▸ Directive:
Count the lines in the entries that contain the string "skPoint", and reply with only that number.

▸ Listed records:
+---+
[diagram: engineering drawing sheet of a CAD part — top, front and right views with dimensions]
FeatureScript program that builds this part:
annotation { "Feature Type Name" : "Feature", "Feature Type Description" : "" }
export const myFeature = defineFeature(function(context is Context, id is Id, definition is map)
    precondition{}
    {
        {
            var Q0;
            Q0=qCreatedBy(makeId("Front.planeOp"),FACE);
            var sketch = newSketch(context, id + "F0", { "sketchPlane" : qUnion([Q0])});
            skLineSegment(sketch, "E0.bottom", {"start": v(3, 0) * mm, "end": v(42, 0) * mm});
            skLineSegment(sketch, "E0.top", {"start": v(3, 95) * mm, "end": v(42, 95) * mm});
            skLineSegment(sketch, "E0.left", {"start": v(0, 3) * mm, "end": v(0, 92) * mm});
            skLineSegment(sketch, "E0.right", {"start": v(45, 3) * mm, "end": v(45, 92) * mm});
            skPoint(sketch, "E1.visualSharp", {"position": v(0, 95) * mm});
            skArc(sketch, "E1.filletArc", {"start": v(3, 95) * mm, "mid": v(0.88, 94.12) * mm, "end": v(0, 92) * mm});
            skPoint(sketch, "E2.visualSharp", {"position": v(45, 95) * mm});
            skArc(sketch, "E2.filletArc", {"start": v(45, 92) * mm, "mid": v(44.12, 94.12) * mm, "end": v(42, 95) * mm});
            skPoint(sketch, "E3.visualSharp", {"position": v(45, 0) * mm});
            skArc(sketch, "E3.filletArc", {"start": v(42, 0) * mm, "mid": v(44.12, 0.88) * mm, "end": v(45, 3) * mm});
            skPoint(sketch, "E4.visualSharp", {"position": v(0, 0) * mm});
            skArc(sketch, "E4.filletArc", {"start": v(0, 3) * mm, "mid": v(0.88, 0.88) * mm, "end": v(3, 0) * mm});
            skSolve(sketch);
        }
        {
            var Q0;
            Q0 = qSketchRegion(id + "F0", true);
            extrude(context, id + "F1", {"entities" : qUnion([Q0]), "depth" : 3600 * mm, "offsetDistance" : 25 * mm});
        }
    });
+---+
▸ Reply:
4